> Reading text:
──────────

98. Investment is currently estimated to be running at 16% to 17% of GDP, well below the 21% to 25% range which is within the country's potential. Foreign and direct private investment seems to have adopted a wait‑and‑see attitude, but could respond to promising policies on the part of a new government. Owing to official South Africa's recent pariah status, it has an unusually strong informal investment sector. It is estimated than as many as 10,000 non-governmental organisations are now active, and that they channel some 2 billion Rands annually into development projects.

99. Even when the South African economy begins to grow, growth will not be sustainable unless the transformation process is underpinned by the economic empowerment of the black communities. South Africa's economic survival depends on its ability to train and develop its vast reservoir of human resources.  Professional and technical skills have to be spread and developed into business acumen. The country is desperately short of entrepreneurship and lacks local skilled technical, managerial and professional manpower.

100. During the transition phase the existing development institutions which originated under apartheid (the Industrial Development Corporation, the Land and Agricultural Bank, the small Business Development Corporation, the Development Bank of Southern Africa, the South African Housing Trust and the Independent Development Trust) need to be transformed in order to enhance their capacity and legitimacy and provide for broader popular participation.

101. All these programmes and measures require large amounts of funds.  One immediate step must be the examination of the Government budget with a view to identifying possible savings (e.g. through a substantial reduction of military expenditures and a more efficient utilisation of the present education budget) and redirection of resources. Housing is an immediate priority. Whereas comparable developing countries spend between 5% and 9% of their GDP on housing, South Africa would need to raise its spending from 2 bn to 13 bn Rands even to reach the bottom of this range. Other meaningful steps should include a land redistribution scheme to benefit the poor and an undertaking to transfer the titles of publicly‑owned houses in townships to their existing tenants. As a side‑benefit, the ownership of land and housing would create assets that can serve as collateral for bank loans needed to start small businesses. Better housing and social welfare would reduce those elements in the shocking levels of violence which are caused by the hopelessness and frustration engendered by abject poverty. A redirection of education and health care services must be part of programmes to empower the poor in general and women in particular.

──────────

[Page images and extracted text]
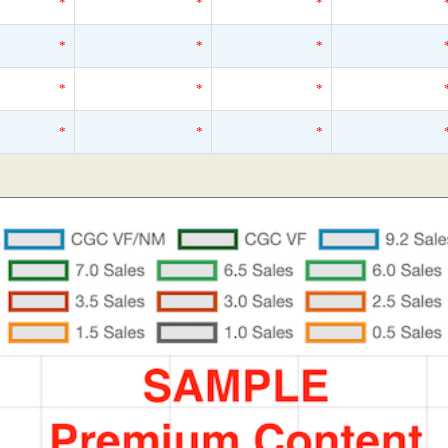
*
*
*
*
*
*
*
*
*
*
*
*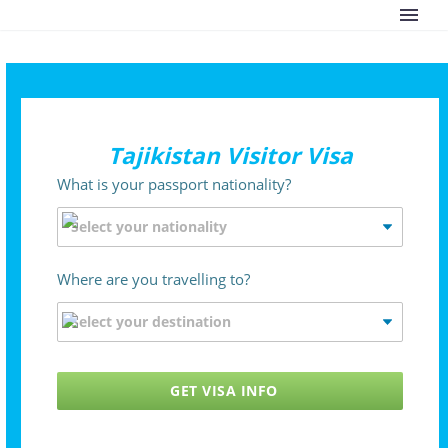
Tajikistan Visitor Visa
What is your passport nationality?
Where are you travelling to?
GET VISA INFO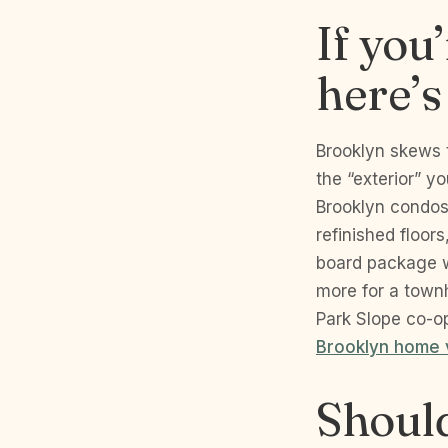
If you
here’s
Brooklyn skews 
the “exterior” yo
Brooklyn condos 
refinished floor
board package w
more for a townh
Park Slope co-op
Brooklyn home 
Should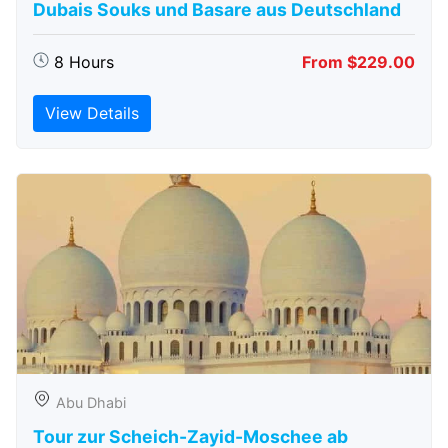
Dubais Souks und Basare aus Deutschland
8 Hours
From $229.00
View Details
Abu Dhabi
Tour zur Scheich-Zayid-Moschee ab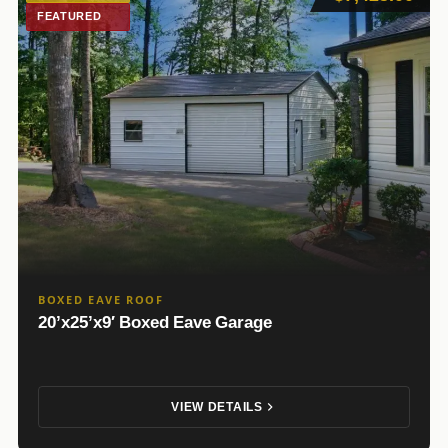
FEATURED
BOXED EAVE ROOF
20’x25’x9′ Boxed Eave Garage
VIEW DETAILS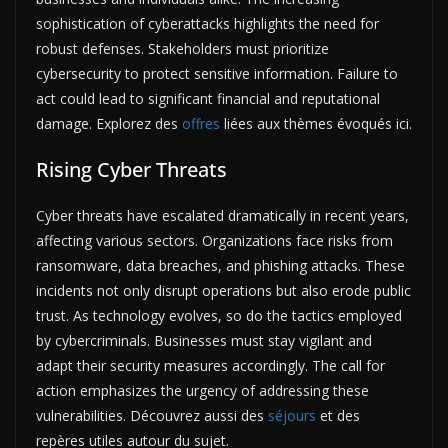
sophistication of cyberattacks highlights the need for
robust defenses. Stakeholders must prioritize
cybersecurity to protect sensitive information. Failure to
act could lead to significant financial and reputational
damage. Explorez des
offres
liées aux thèmes évoqués ici.
Rising Cyber Threats
Cyber threats have escalated dramatically in recent years,
affecting various sectors. Organizations face risks from
ransomware, data breaches, and phishing attacks. These
incidents not only disrupt operations but also erode public
trust. As technology evolves, so do the tactics employed
by cybercriminals. Businesses must stay vigilant and
adapt their security measures accordingly. The call for
action emphasizes the urgency of addressing these
vulnerabilities. Découvrez aussi des
séjours
et des
repères utiles autour du sujet.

──────────

> Exercise details: Reproduce word for word the section of the passage on South Africa's economic transformation that begins with "98. Investment is" and ends with "into development projects.".

> Output of the task:
98. Investment is currently estimated to be running at 16% to 17% of GDP, well below the 21% to 25% range which is within the country's potential. Foreign and direct private investment seems to have adopted a wait‑and‑see attitude, but could respond to promising policies on the part of a new government. Owing to official South Africa's recent pariah status, it has an unusually strong informal investment sector. It is estimated than as many as 10,000 non-governmental organisations are now active, and that they channel some 2 billion Rands annually into development projects.